If you’re working on or managing a multinational team, there's a good chance you have communication issues.
If you’re working on or managing a team, you have communication issues. If you’re working on or managing a multinational team, you definitely have communication issues. Does that mean you and your team members can’t stand to be in the same room with each other? No. Does it mean that each member of your team is interpreting your words and emails differently? Probably.
When you work on a multicultural team, each team member brings their own cultural differences to the table. It’s a fantastic thing that can give your team a lot more perspective, but it’s important to remember that those differences are affecting the way you and your co-workers communicate (or miscommunicate) with each other.
Cultural competency is understanding and accounting for the unique cultural lenses through which your multinational team members see the world and the workplace. Additionally, cultural competency is also integral to making sure your Diversity and Inclusion isn’t just a Diversity program. Inclusion implies an intentional effort to ensure your company and employees are respected, authentic, and engaged. If you’re not taking the time to integrate and leverage the unique cultural perspectives your team members have, then who is?
Are you open to feedback? Are you transparent about your motivations? Are you honest about your mistakes? Maybe. Here’s a better question: Does your direct report or colleague think you are?
A lack of cultural competency and awareness are fissures in your team’s foundation waiting to crack. In the tech industry today, it is believed that the biggest problem is that 2018 is projected to experience a shortage of software engineers. But I’ll let you in on a huge secret…
There isn’t a shortage. You already have great engineers on your team, that’s why you hired them, because they’re good engineers. Here’s the real problem: Your team works well enough, but it’s the “enough” that will cost you talent.

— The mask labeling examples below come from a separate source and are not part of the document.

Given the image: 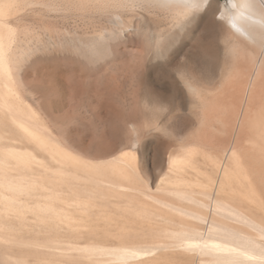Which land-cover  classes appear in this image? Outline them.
Segmentation results:
<instances>
[{"label":"rangeland","instance_id":"1","mask_svg":"<svg viewBox=\"0 0 264 264\" xmlns=\"http://www.w3.org/2000/svg\"><path fill=\"white\" fill-rule=\"evenodd\" d=\"M226 1L213 0L209 8L194 15V20L184 30L186 32L194 29V35L188 39L178 35L182 27L178 28L179 20L174 12L164 8L161 10L154 5L147 7V4H135L130 10L127 9L114 17L99 12L97 16H90L93 18L91 21L88 20L89 15L83 19L75 12L56 13L44 10V14L41 9V12L29 11V16L25 13L26 16H22L23 22L21 20L18 29L21 39L19 44L22 45L24 54L18 58V65L16 63L12 77L3 79L0 85V92H4L0 97V118L6 121L5 126L0 129L4 134V139L0 141V168L10 163L9 167L4 168L15 179H19V175H32L30 178H40L38 181L44 180L50 188L41 191L44 194L39 192V196L35 198L13 195L2 189L0 191L8 197L18 196L20 201L23 200L26 204L52 202L61 207L65 201L73 202L75 199L73 192H67L59 166L34 149L28 139L23 138L24 135L16 126L17 121L30 123L33 128L42 131L54 147L72 151L87 161L102 162L126 151H134L138 156L140 173L149 180L151 188L156 187L158 178L167 169L170 155L178 154L183 146L192 143L195 145L197 131L201 127V109L190 103L185 80L197 84L208 94L207 89L218 88L227 75L228 66L230 67V58L226 53L227 43L220 35L214 37V22L211 19L212 12L218 13ZM217 23L223 21L218 20ZM85 25L87 26L84 27ZM162 30L164 34L167 33L165 31L178 34L167 40L163 38L165 41L163 40L161 47L157 48L156 35ZM25 31L27 33H24ZM198 37L212 40L219 46L217 63L196 54L195 43ZM155 50L157 57L154 55ZM173 77L178 81L180 90L173 84ZM251 95V91H248L242 99L235 120L228 123L229 125L225 124V128L224 123L211 121L209 131L212 137L202 148L206 149L207 152L204 151L211 158L236 148L241 155L240 165L247 178L246 186L253 184L257 189L264 191V137L261 134L264 129V108L252 110L248 100ZM15 137L16 139H13ZM17 152L31 153L36 159L29 168L26 169L22 164L20 167V163L10 156L11 153ZM200 166L204 168L201 163ZM16 168L18 173L13 172ZM211 169L208 166L205 170ZM189 177L193 180L200 179L195 175ZM85 185L88 188L94 187L92 183ZM55 191L61 194L58 195ZM59 196L63 201L57 198ZM44 197H47L46 201ZM98 204L100 207L109 205L110 211L114 207L113 203L101 200H98ZM69 208L75 210L73 207ZM109 217L112 225L109 228L114 231L116 218L112 211ZM11 218L15 223L17 219ZM28 219V227L23 231H0V253L7 251L15 256L24 255L31 261H66L69 258L76 261L80 258L79 253H68L59 248H68L65 241L83 246L88 243V234L78 238L74 233L69 237L65 230L55 234L42 233L40 228L36 227L38 230H35L36 221L33 216L28 215ZM118 221L121 225L128 224L126 226H129L131 232L136 231L132 233L134 242L141 241L139 237L144 236L147 241L153 235L161 237L160 231L164 226V223L154 217L143 220H137V217H123ZM175 221L185 224L179 217H175ZM105 223L100 221L101 225ZM83 255L81 258L92 260L87 264H113L107 256ZM1 257L0 254V264H4V258L1 260ZM103 259L104 262H97ZM179 262L196 263L190 258Z\"/></svg>","mask_w":264,"mask_h":264},{"label":"bare ground","instance_id":"2","mask_svg":"<svg viewBox=\"0 0 264 264\" xmlns=\"http://www.w3.org/2000/svg\"><path fill=\"white\" fill-rule=\"evenodd\" d=\"M212 1L0 0V85L3 79L12 77L18 58L24 54V49L19 44L21 39L18 29L22 16H26L25 13L31 10L41 12L42 9L43 12L45 10V12L56 13L59 11L75 12L83 19L89 15L88 20L91 21L93 18L91 19L90 16L95 14L97 16L99 12L114 17L121 15L127 9L130 10V7L135 4H147V7L154 5L157 8L160 7L161 10L164 8L173 11L176 19L179 20L178 28L182 27L181 32L176 34L188 39L194 35V29L185 32V28L194 20L193 16L209 8ZM211 16L214 22L212 30L214 37L220 35L227 43L226 53L230 58V67L228 66L227 75L221 85L212 90L207 89L208 94H205V91H202L197 84L185 80L190 103L201 109V127L197 131L195 145L193 143L185 145L186 147L183 146L178 154L170 155L167 160V169L158 178L157 186L151 188L149 180H146L140 173L138 156L134 151H126L102 162L87 161L72 151L54 147L44 133L33 128L30 123L17 121L16 126L24 135L23 138L28 139V143L32 144L34 149L42 152L59 166L67 192H73L75 199L73 202L65 201L61 207H57L52 202L26 204L23 200L20 201L18 196L8 197L0 191V231L5 233L23 231L28 227V215H32L33 220L36 221L35 230L40 228L42 233L55 234L65 230L69 237L74 233L78 235V238L88 234L87 244L79 246V244L65 241L68 248H59L62 251L89 256H107L113 264H181L179 260L188 258L194 259L195 264H264V191L261 188L257 189L253 184L246 186L247 178L242 173V165H240L241 155L236 148L222 154L219 152L221 155L213 158L209 157L206 149L202 148L212 137L209 131L211 121L217 120L224 123V128L225 124L232 123L248 91L252 94L248 99L252 110L258 107L264 108V0H227L220 11L212 12ZM218 20L223 23L218 24ZM80 30L82 33V29ZM162 32L163 30L161 33L157 32L159 34L156 35L157 48L161 47L163 38L167 40L176 35L173 31H165L167 32L165 34ZM196 40V54L203 59H211L217 63L219 46L217 47L212 40L202 37ZM154 53L156 55V50ZM173 84L180 90L179 83L174 77ZM3 93L0 92V97ZM260 117L262 118L261 115ZM5 123L6 121L0 118V129L5 126ZM261 134L264 137V129ZM3 135L0 130V141L4 139ZM10 156L20 163V167L22 164L26 169L36 159L31 153L17 152L11 153ZM200 163L204 168H201ZM8 164L0 168V189L13 195L35 198L39 196L37 195L40 194L39 192L46 191L47 187L50 188L44 180L39 182L40 178L36 179L35 176L36 180L30 178L32 175L30 177L19 175L20 178L15 179L4 168H7ZM208 166L212 168L211 171L205 170ZM18 168L13 172L18 173ZM27 173L29 174V171ZM189 175H195L200 179H190ZM87 183H92L94 187H86ZM52 192L50 189V193ZM46 198L44 197V201L47 200ZM98 200L114 204L111 210L116 218L114 219L116 221L114 231L109 228L112 226L109 220L111 213L109 205L100 207ZM69 207H73L76 213ZM11 217L17 219L15 223L12 222ZM123 217L127 219L137 217V220L151 217L159 219L164 223L160 231L162 235L161 237L153 235L147 241L145 236L139 237L140 234L137 232L139 236H135L141 241L134 242L132 240L135 238L132 233L136 231L131 232L129 226H126L128 224L119 223L118 219ZM175 217L183 219L185 224L177 223ZM102 220L106 222L105 225L100 224ZM0 254L4 258V264H87L92 262L91 259L81 258V255L76 261L70 258L66 261L46 259L31 261L24 255L15 256L7 251ZM2 257L1 260H3ZM97 262H104V259L103 261L97 260Z\"/></svg>","mask_w":264,"mask_h":264}]
</instances>
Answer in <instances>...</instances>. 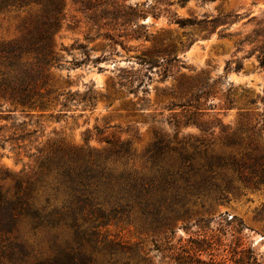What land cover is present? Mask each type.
<instances>
[{"label": "rangeland", "instance_id": "obj_1", "mask_svg": "<svg viewBox=\"0 0 264 264\" xmlns=\"http://www.w3.org/2000/svg\"><path fill=\"white\" fill-rule=\"evenodd\" d=\"M61 1L46 103L22 106L0 92L1 167L33 165L24 149L55 139L104 147L117 137L138 166L157 141L196 144L213 156L255 145L253 154H264V0ZM32 9L0 11V40L19 37ZM15 128L33 131L30 145L6 140ZM202 181L171 232L124 221L108 233L142 242L152 264H176L170 256L182 249L189 264H264V186L242 187L232 167ZM230 182L239 188L218 198ZM204 237H212L209 249L193 252L192 240Z\"/></svg>", "mask_w": 264, "mask_h": 264}, {"label": "trees", "instance_id": "obj_2", "mask_svg": "<svg viewBox=\"0 0 264 264\" xmlns=\"http://www.w3.org/2000/svg\"><path fill=\"white\" fill-rule=\"evenodd\" d=\"M61 7V0H0V11L34 10L19 37L0 40V92L19 105L46 103L41 90L48 67L58 63L53 35ZM259 62L264 67V53ZM32 132L15 128L6 140L30 145ZM103 141L106 146L95 147L55 139L34 152L24 149L33 165L16 172L0 166V264H152L142 242L130 244L107 228L136 221L146 232H171L174 221L188 212L189 197L200 193L201 180L221 176L226 167L238 174L242 187L264 186V154H253L256 145L225 157L196 144L170 147L157 141L145 152L147 165L138 166L127 141ZM231 184L218 198L239 188ZM210 239H193V252L209 249ZM181 251L170 258L189 264L188 250Z\"/></svg>", "mask_w": 264, "mask_h": 264}]
</instances>
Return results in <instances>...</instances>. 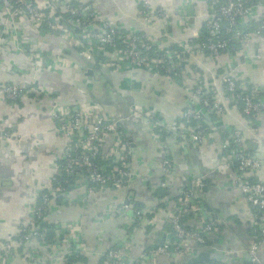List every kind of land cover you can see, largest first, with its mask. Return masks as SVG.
Masks as SVG:
<instances>
[{
  "label": "crops",
  "instance_id": "1",
  "mask_svg": "<svg viewBox=\"0 0 264 264\" xmlns=\"http://www.w3.org/2000/svg\"><path fill=\"white\" fill-rule=\"evenodd\" d=\"M75 1L92 6L100 17L119 25L125 35L144 34L160 47L184 42L193 49L203 39L205 15L215 6L214 0H149L152 8L169 16L146 23L138 14L143 0ZM262 18L264 0H255L249 14L237 22L228 49L218 57L196 52L182 63V78L176 80L141 66L114 69L103 64L107 53L100 55L103 62L94 61L68 39L16 17L10 23L15 31L0 36V88L21 82L27 85V92L10 99L0 91V132L9 131L12 136L0 140V264L67 262V246L51 245L49 236L27 242L44 255L43 262L26 259L19 247L13 248L10 257L2 252L8 239L32 223L34 206L51 183L62 153L63 137L51 115L53 102L98 103L116 119L130 143L128 186L97 187L84 199L78 198V190L70 189L53 197L46 207L45 221L72 223L79 230L85 251L81 262L105 264L107 249L125 240L128 255L123 264H132L133 258L150 247L174 240L168 233V213L184 185L193 182L196 199L217 219L207 246L198 251L214 249L212 261L227 264L249 260L247 248L257 231L255 209L239 189L220 140L223 134L230 138L232 131L239 130L242 148L260 162L247 175L264 184V112L245 115L241 104L224 91L220 78L232 71L241 91H252L264 99V37L250 34L240 38L242 30L253 29ZM5 21L0 5V28ZM225 26L222 35L229 37ZM198 84L206 94L218 96L224 106L222 113H214V119L195 93ZM188 107L201 110L205 126L197 122L204 129L199 143L174 128ZM112 141L109 137L103 152ZM165 158L171 161L169 170L163 166ZM162 181L170 185L169 190L159 186ZM123 201L130 209L116 211ZM132 208L144 209L146 215L137 217ZM197 222L192 216L184 220L188 227ZM189 245L194 254L197 248ZM259 255L264 264V244ZM189 257L161 254L145 264H182Z\"/></svg>",
  "mask_w": 264,
  "mask_h": 264
},
{
  "label": "built area",
  "instance_id": "2",
  "mask_svg": "<svg viewBox=\"0 0 264 264\" xmlns=\"http://www.w3.org/2000/svg\"><path fill=\"white\" fill-rule=\"evenodd\" d=\"M255 0H214L215 6L205 15V33L203 39L193 49L188 43L176 42L170 47L156 46L144 34L133 33L125 35L120 26L100 17L95 9L75 0H0L2 14L6 17L0 28V36L4 32L15 31L10 23L15 18H27L31 25L46 33L68 39L73 45L81 48L92 60L103 62L100 55L107 53L103 64L117 70L141 66L150 71H160L174 77L182 78V63L196 52L208 53L218 57L225 52L232 36L237 32L239 19L249 14ZM138 14L146 23L155 17L167 18L169 15L162 10L151 7L149 0H143ZM229 37H223L222 27ZM250 34L264 37V18L251 30L244 29L240 38ZM25 40V37L22 38ZM264 51V45L262 47ZM40 57V54L38 55ZM220 81L226 93L241 104L245 115L264 112V99H260L252 91H241L232 71L221 75ZM0 91L10 99H17L27 92V85L21 82L5 84ZM195 93L202 107L214 113H222L224 106L216 95H208L202 90L201 84L196 85ZM139 114L141 113L138 111ZM201 110L188 107L182 119L174 125L184 132L191 140L199 143L204 129L195 125ZM51 115L58 125L63 137V150L55 163V171L51 183L41 193L39 201L33 209L32 223L22 228L21 232L2 245V252L10 257L14 247L24 250L26 259L43 262L44 255L37 248L30 247V239H43L51 236V245L67 246L65 258L71 255H83L84 246L77 233L79 230L72 223H49L45 221V211L53 197L67 190L79 191L78 198L84 199L97 187H126L132 176L130 161V143L120 131L118 122L107 115L96 102L75 103L71 105L53 102ZM157 124V123H156ZM221 132L222 129L220 130ZM109 137L113 138L107 152H103ZM9 131L0 132V140L11 139ZM220 148L226 153L228 161L234 168V177L239 189L247 201L255 209L254 225L256 233L247 248L250 264H261L260 246L264 244V184L252 180L247 175L260 162L242 148V137L239 130L232 131L230 138L222 136ZM166 170L171 168L168 158L163 160ZM196 183H186L180 190L177 202L168 213L167 224L169 234L174 240L154 245L132 259V264H145L157 255L173 256L176 254L193 255L189 243H193L194 252L205 248L209 242V234L217 226V219L207 211L195 196ZM159 186L169 190L170 185L162 181ZM130 209L127 202H121L115 207L120 212ZM135 216L143 217L146 210L132 208ZM195 217L197 224L188 227L184 220ZM125 240L111 246L105 252V264H123L127 258ZM194 253V254H195ZM64 258V259H65ZM77 264H85L78 262ZM196 264H227L226 262L204 261Z\"/></svg>",
  "mask_w": 264,
  "mask_h": 264
},
{
  "label": "water",
  "instance_id": "3",
  "mask_svg": "<svg viewBox=\"0 0 264 264\" xmlns=\"http://www.w3.org/2000/svg\"><path fill=\"white\" fill-rule=\"evenodd\" d=\"M203 178L200 179V182H203ZM214 249L206 248L204 250L198 251L197 253L191 255L184 263L182 264H196L199 262L209 261L214 259L215 255H213ZM242 264H250L249 260L243 261Z\"/></svg>",
  "mask_w": 264,
  "mask_h": 264
},
{
  "label": "trees",
  "instance_id": "4",
  "mask_svg": "<svg viewBox=\"0 0 264 264\" xmlns=\"http://www.w3.org/2000/svg\"><path fill=\"white\" fill-rule=\"evenodd\" d=\"M209 111H211V110H209ZM210 113H211V118L212 119L216 118V115L214 114L213 111H211ZM201 120H202V115L200 114L199 118L194 121V124L196 125L197 122L199 121L200 124H202V126H205L204 123H202ZM224 135H227V133L223 134V136ZM48 238L51 239V236H49ZM82 260H83V257H80V255H77V254L76 255H71V256L66 258V261H67L66 264H70L71 262H74V261L75 262H81Z\"/></svg>",
  "mask_w": 264,
  "mask_h": 264
}]
</instances>
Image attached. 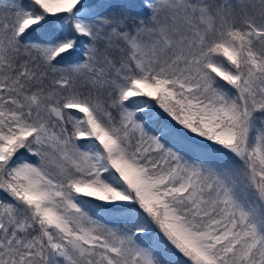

Employee turnover costs US companies $160 million a year, and by not acknowledging and providing a solution to communication discrepancies, you’ll be no exception. Emotional intelligence, empathy…these buzzwords get thrown around like hotcakes but active efforts from team managers to expand their cultural competency, to practice what they preach, fall short. Even advanced English speakers on your team aren’t feeling like their place at the table is a comfortable one.
Cultural competency starts with self-awareness, with acknowledging that your team has different cultural perspectives: allow those unique cultural experiences to create an environment that encourages authenticity and innovation. Communication, soft skills, career growth are concerns your multinational engineering team has, even if they’re not telling you.